“O Lord of hosts, God of Israel, enthroned above the cherubim, you are the God, you alone, of all the kingdoms of the earth; you have made heaven and earth. Incline your ear, O Lord, and hear; open your eyes, O Lord, and see; and hear all the words of Sennacherib, which he has sent to mock the living God. Truly, O Lord, the kings of Assyria have laid waste all the nations and their lands, and have cast their gods into the fire. For they were no gods, but the work of men’s hands, wood and stone. Therefore they were destroyed. So now, O Lord our God, save us from his hand, that all the kingdoms of the earth may know that you alone are the Lord.” (Isaiah 37:16-20 ESV)

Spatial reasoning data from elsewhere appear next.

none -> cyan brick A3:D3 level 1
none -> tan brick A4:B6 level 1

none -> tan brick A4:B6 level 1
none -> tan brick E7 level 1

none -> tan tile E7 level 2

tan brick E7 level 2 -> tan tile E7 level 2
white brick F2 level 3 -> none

Hezekiah offers this prayer when the Sennacharib of Assyria invaded Judah and captured its fortified cities. He has already wiped out the kingdoms to the North of Israel, those between Assyria and Israel, and humanly speaking there is nothing to stop him from taking Jerusalem too. This prayer of Hezekiah shows us a kingdom, rather than personal well-being, mindset. Rather than praying for deliverance for himself and for Israel, his first concern is the reputation of God. He does ask that God would save them, but not for their own prosperity sake. He asks God to save them “that all the kingdoms of the earth may know that you alone are the Lord.”

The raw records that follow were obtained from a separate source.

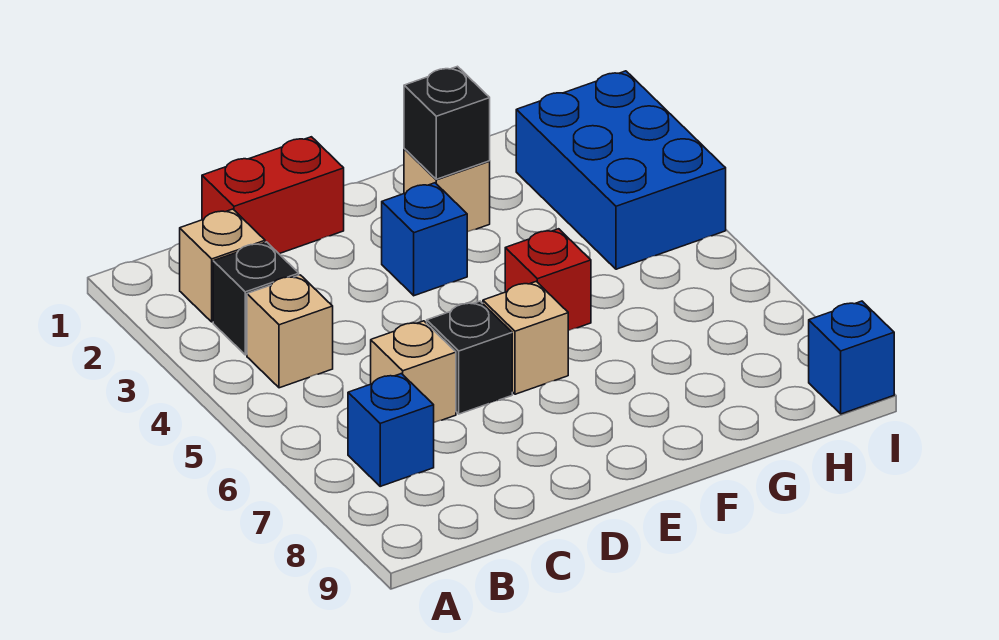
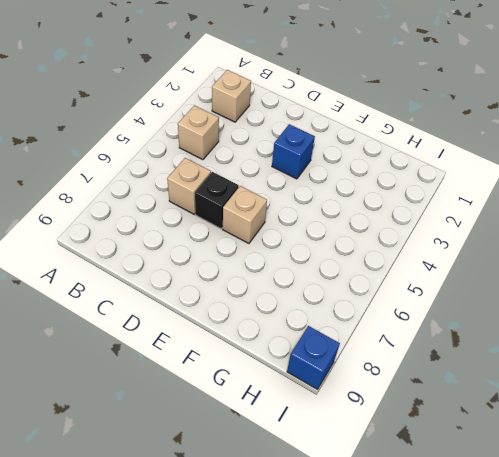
none -> black brick B3 level 1
none -> blue brick B7 level 1
none -> red brick C1:D1 level 1

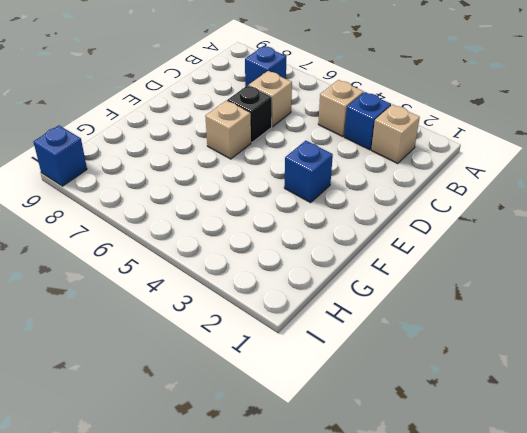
blue brick B3 level 1 -> black brick B3 level 1
none -> red brick C1:D1 level 1
none -> tan brick F2 level 1
none -> red brick F5 level 1

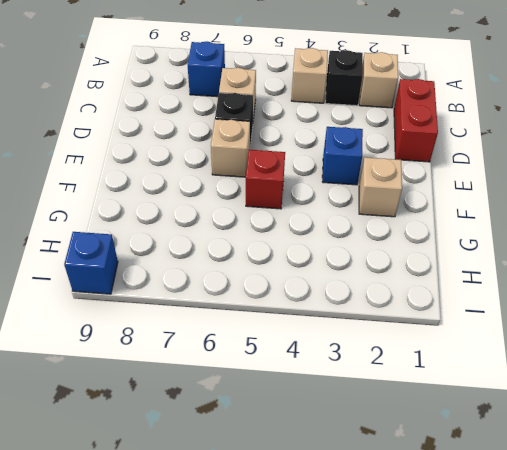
none -> blue brick H2:I4 level 1
none -> black brick F2 level 2

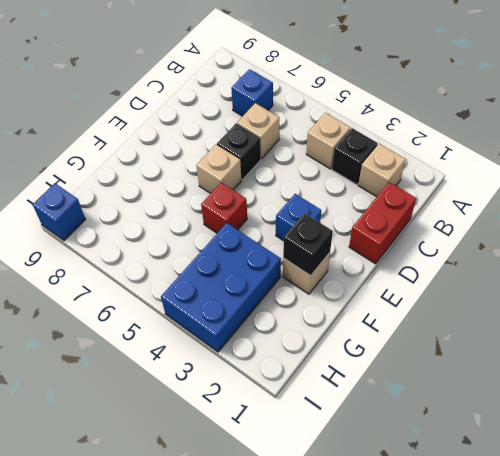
blue brick G3:I4 level 1 -> blue brick H2:I4 level 1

The Lord’s Prayer shows us this same kingdom focus. This does not mean we should refrain from asking for things from God for ourselves, just that we should recognize that the things we pray for ought to be things that will help us with our calling to be about kingdom business.
Our Father, who is in heaven, hallowed be your name. Your kingdom come, your will be done on earth as it is in heaven. Give us this day our daily bread, and forgive us our debts as we forgive our debtors. Lead us not into temptation, but deliver us from evil for thine is the kingdom, the power, and the glory forever and ever. Amen.